> GOAL OF THE EXERCISE: Convert all of the data below into a Markdown table with the columns "Row" and "Text," giving each non-blank line its own numbered row.

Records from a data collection

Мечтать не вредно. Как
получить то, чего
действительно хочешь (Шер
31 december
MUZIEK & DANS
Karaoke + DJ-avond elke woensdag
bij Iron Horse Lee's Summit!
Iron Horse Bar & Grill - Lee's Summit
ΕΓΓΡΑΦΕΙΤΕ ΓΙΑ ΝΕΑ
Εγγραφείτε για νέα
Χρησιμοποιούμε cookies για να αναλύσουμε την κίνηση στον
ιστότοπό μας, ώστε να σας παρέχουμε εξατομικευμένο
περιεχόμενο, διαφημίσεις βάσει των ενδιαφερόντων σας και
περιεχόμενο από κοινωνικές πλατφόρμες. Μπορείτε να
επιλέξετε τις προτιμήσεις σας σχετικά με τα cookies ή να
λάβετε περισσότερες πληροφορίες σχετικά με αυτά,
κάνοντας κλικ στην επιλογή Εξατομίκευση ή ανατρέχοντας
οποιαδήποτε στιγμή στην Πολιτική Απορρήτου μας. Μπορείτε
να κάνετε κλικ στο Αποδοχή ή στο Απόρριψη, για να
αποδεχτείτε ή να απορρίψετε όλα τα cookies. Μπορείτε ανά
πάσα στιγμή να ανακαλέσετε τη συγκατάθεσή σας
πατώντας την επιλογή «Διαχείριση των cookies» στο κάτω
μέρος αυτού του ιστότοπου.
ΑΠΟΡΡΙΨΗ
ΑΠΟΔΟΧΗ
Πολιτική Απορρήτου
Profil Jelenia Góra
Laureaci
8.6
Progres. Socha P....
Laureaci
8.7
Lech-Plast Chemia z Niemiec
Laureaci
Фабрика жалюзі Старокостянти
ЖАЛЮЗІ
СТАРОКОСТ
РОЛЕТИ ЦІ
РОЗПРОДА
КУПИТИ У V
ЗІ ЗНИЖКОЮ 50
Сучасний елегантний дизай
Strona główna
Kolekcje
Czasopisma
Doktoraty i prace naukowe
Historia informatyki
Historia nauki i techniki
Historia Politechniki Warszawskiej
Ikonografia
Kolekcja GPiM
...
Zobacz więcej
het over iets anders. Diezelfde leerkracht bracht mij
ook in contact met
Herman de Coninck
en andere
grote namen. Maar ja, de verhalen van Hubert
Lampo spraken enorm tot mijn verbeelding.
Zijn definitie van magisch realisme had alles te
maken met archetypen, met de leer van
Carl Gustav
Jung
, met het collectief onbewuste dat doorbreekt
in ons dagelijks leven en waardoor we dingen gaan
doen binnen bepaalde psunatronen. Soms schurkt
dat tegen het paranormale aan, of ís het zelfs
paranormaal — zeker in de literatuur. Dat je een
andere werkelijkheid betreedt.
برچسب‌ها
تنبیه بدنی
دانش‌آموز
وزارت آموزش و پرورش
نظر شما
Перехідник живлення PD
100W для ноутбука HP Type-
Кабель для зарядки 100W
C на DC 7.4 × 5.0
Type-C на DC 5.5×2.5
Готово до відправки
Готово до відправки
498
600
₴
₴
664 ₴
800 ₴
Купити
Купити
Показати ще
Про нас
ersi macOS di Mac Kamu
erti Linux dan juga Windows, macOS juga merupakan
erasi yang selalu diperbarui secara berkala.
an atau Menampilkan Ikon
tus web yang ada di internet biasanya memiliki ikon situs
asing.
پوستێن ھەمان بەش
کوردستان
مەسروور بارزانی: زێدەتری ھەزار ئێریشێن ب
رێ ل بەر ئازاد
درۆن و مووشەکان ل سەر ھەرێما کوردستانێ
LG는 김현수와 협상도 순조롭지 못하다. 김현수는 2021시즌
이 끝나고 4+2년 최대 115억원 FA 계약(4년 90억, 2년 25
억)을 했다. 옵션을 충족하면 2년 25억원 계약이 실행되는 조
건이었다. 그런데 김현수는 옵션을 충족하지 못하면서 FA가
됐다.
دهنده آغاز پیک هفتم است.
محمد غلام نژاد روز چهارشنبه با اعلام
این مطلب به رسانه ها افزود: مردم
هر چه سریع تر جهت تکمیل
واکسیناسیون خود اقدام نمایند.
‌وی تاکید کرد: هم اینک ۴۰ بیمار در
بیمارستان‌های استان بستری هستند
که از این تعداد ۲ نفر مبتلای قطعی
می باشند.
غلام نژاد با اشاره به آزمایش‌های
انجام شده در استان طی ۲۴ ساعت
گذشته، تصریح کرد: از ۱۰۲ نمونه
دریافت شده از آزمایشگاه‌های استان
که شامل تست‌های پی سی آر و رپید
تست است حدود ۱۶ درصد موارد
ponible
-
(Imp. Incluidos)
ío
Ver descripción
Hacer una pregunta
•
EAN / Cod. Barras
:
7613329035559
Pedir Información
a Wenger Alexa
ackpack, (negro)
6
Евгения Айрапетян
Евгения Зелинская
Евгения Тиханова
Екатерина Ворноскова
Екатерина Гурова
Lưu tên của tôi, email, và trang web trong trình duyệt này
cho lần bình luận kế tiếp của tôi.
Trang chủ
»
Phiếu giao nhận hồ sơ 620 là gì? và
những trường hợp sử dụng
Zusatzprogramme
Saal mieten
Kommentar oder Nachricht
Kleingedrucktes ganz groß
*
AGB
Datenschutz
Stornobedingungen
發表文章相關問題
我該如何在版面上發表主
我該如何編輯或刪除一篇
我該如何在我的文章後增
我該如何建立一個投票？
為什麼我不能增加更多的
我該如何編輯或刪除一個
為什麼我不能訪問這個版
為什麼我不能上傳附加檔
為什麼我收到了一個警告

> TASK SOLUTION:
| Row | Text |
|---|---|
| 1 | Мечтать не вредно. Как |
| 2 | получить то, чего |
| 3 | действительно хочешь (Шер |
| 4 | 31 december |
| 5 | MUZIEK & DANS |
| 6 | Karaoke + DJ-avond elke woensdag |
| 7 | bij Iron Horse Lee's Summit! |
| 8 | Iron Horse Bar & Grill - Lee's Summit |
| 9 | ΕΓΓΡΑΦΕΙΤΕ ΓΙΑ ΝΕΑ |
| 10 | Εγγραφείτε για νέα |
| 11 | Χρησιμοποιούμε cookies για να αναλύσουμε την κίνηση στον |
| 12 | ιστότοπό μας, ώστε να σας παρέχουμε εξατομικευμένο |
| 13 | περιεχόμενο, διαφημίσεις βάσει των ενδιαφερόντων σας και |
| 14 | περιεχόμενο από κοινωνικές πλατφόρμες. Μπορείτε να |
| 15 | επιλέξετε τις προτιμήσεις σας σχετικά με τα cookies ή να |
| 16 | λάβετε περισσότερες πληροφορίες σχετικά με αυτά, |
| 17 | κάνοντας κλικ στην επιλογή Εξατομίκευση ή ανατρέχοντας |
| 18 | οποιαδήποτε στιγμή στην Πολιτική Απορρήτου μας. Μπορείτε |
| 19 | να κάνετε κλικ στο Αποδοχή ή στο Απόρριψη, για να |
| 20 | αποδεχτείτε ή να απορρίψετε όλα τα cookies. Μπορείτε ανά |
| 21 | πάσα στιγμή να ανακαλέσετε τη συγκατάθεσή σας |
| 22 | πατώντας την επιλογή «Διαχείριση των cookies» στο κάτω |
| 23 | μέρος αυτού του ιστότοπου. |
| 24 | ΑΠΟΡΡΙΨΗ |
| 25 | ΑΠΟΔΟΧΗ |
| 26 | Πολιτική Απορρήτου |
| 27 | Profil Jelenia Góra |
| 28 | Laureaci |
| 29 | 8.6 |
| 30 | Progres. Socha P.... |
| 31 | Laureaci |
| 32 | 8.7 |
| 33 | Lech-Plast Chemia z Niemiec |
| 34 | Laureaci |
| 35 | Фабрика жалюзі Старокостянти |
| 36 | ЖАЛЮЗІ |
| 37 | СТАРОКОСТ |
| 38 | РОЛЕТИ ЦІ |
| 39 | РОЗПРОДА |
| 40 | КУПИТИ У V |
| 41 | ЗІ ЗНИЖКОЮ 50 |
| 42 | Сучасний елегантний дизай |
| 43 | Strona główna |
| 44 | Kolekcje |
| 45 | Czasopisma |
| 46 | Doktoraty i prace naukowe |
| 47 | Historia informatyki |
| 48 | Historia nauki i techniki |
| 49 | Historia Politechniki Warszawskiej |
| 50 | Ikonografia |
| 51 | Kolekcja GPiM |
| 52 | ... |
| 53 | Zobacz więcej |
| 54 | het over iets anders. Diezelfde leerkracht bracht mij |
| 55 | ook in contact met |
| 56 | Herman de Coninck |
| 57 | en andere |
| 58 | grote namen. Maar ja, de verhalen van Hubert |
| 59 | Lampo spraken enorm tot mijn verbeelding. |
| 60 | Zijn definitie van magisch realisme had alles te |
| 61 | maken met archetypen, met de leer van |
| 62 | Carl Gustav |
| 63 | Jung |
| 64 | , met het collectief onbewuste dat doorbreekt |
| 65 | in ons dagelijks leven en waardoor we dingen gaan |
| 66 | doen binnen bepaalde psunatronen. Soms schurkt |
| 67 | dat tegen het paranormale aan, of ís het zelfs |
| 68 | paranormaal — zeker in de literatuur. Dat je een |
| 69 | andere werkelijkheid betreedt. |
| 70 | برچسب‌ها |
| 71 | تنبیه بدنی |
| 72 | دانش‌آموز |
| 73 | وزارت آموزش و پرورش |
| 74 | نظر شما |
| 75 | Перехідник живлення PD |
| 76 | 100W для ноутбука HP Type- |
| 77 | Кабель для зарядки 100W |
| 78 | C на DC 7.4 × 5.0 |
| 79 | Type-C на DC 5.5×2.5 |
| 80 | Готово до відправки |
| 81 | Готово до відправки |
| 82 | 498 |
| 83 | 600 |
| 84 | ₴ |
| 85 | ₴ |
| 86 | 664 ₴ |
| 87 | 800 ₴ |
| 88 | Купити |
| 89 | Купити |
| 90 | Показати ще |
| 91 | Про нас |
| 92 | ersi macOS di Mac Kamu |
| 93 | erti Linux dan juga Windows, macOS juga merupakan |
| 94 | erasi yang selalu diperbarui secara berkala. |
| 95 | an atau Menampilkan Ikon |
| 96 | tus web yang ada di internet biasanya memiliki ikon situs |
| 97 | asing. |
| 98 | پوستێن ھەمان بەش |
| 99 | کوردستان |
| 100 | مەسروور بارزانی: زێدەتری ھەزار ئێریشێن ب |
| 101 | رێ ل بەر ئازاد |
| 102 | درۆن و مووشەکان ل سەر ھەرێما کوردستانێ |
| 103 | LG는 김현수와 협상도 순조롭지 못하다. 김현수는 2021시즌 |
| 104 | 이 끝나고 4+2년 최대 115억원 FA 계약(4년 90억, 2년 25 |
| 105 | 억)을 했다. 옵션을 충족하면 2년 25억원 계약이 실행되는 조 |
| 106 | 건이었다. 그런데 김현수는 옵션을 충족하지 못하면서 FA가 |
| 107 | 됐다. |
| 108 | دهنده آغاز پیک هفتم است. |
| 109 | محمد غلام نژاد روز چهارشنبه با اعلام |
| 110 | این مطلب به رسانه ها افزود: مردم |
| 111 | هر چه سریع تر جهت تکمیل |
| 112 | واکسیناسیون خود اقدام نمایند. |
| 113 | ‌وی تاکید کرد: هم اینک ۴۰ بیمار در |
| 114 | بیمارستان‌های استان بستری هستند |
| 115 | که از این تعداد ۲ نفر مبتلای قطعی |
| 116 | می باشند. |
| 117 | غلام نژاد با اشاره به آزمایش‌های |
| 118 | انجام شده در استان طی ۲۴ ساعت |
| 119 | گذشته، تصریح کرد: از ۱۰۲ نمونه |
| 120 | دریافت شده از آزمایشگاه‌های استان |
| 121 | که شامل تست‌های پی سی آر و رپید |
| 122 | تست است حدود ۱۶ درصد موارد |
| 123 | ponible |
| 124 | - |
| 125 | (Imp. Incluidos) |
| 126 | ío |
| 127 | Ver descripción |
| 128 | Hacer una pregunta |
| 129 | • |
| 130 | EAN / Cod. Barras |
| 131 | : |
| 132 | 7613329035559 |
| 133 | Pedir Información |
| 134 | a Wenger Alexa |
| 135 | ackpack, (negro) |
| 136 | 6 |
| 137 | Евгения Айрапетян |
| 138 | Евгения Зелинская |
| 139 | Евгения Тиханова |
| 140 | Екатерина Ворноскова |
| 141 | Екатерина Гурова |
| 142 | Lưu tên của tôi, email, và trang web trong trình duyệt này |
| 143 | cho lần bình luận kế tiếp của tôi. |
| 144 | Trang chủ |
| 145 | » |
| 146 | Phiếu giao nhận hồ sơ 620 là gì? và |
| 147 | những trường hợp sử dụng |
| 148 | Zusatzprogramme |
| 149 | Saal mieten |
| 150 | Kommentar oder Nachricht |
| 151 | Kleingedrucktes ganz groß |
| 152 | * |
| 153 | AGB |
| 154 | Datenschutz |
| 155 | Stornobedingungen |
| 156 | 發表文章相關問題 |
| 157 | 我該如何在版面上發表主 |
| 158 | 我該如何編輯或刪除一篇 |
| 159 | 我該如何在我的文章後增 |
| 160 | 我該如何建立一個投票？ |
| 161 | 為什麼我不能增加更多的 |
| 162 | 我該如何編輯或刪除一個 |
| 163 | 為什麼我不能訪問這個版 |
| 164 | 為什麼我不能上傳附加檔 |
| 165 | 為什麼我收到了一個警告 |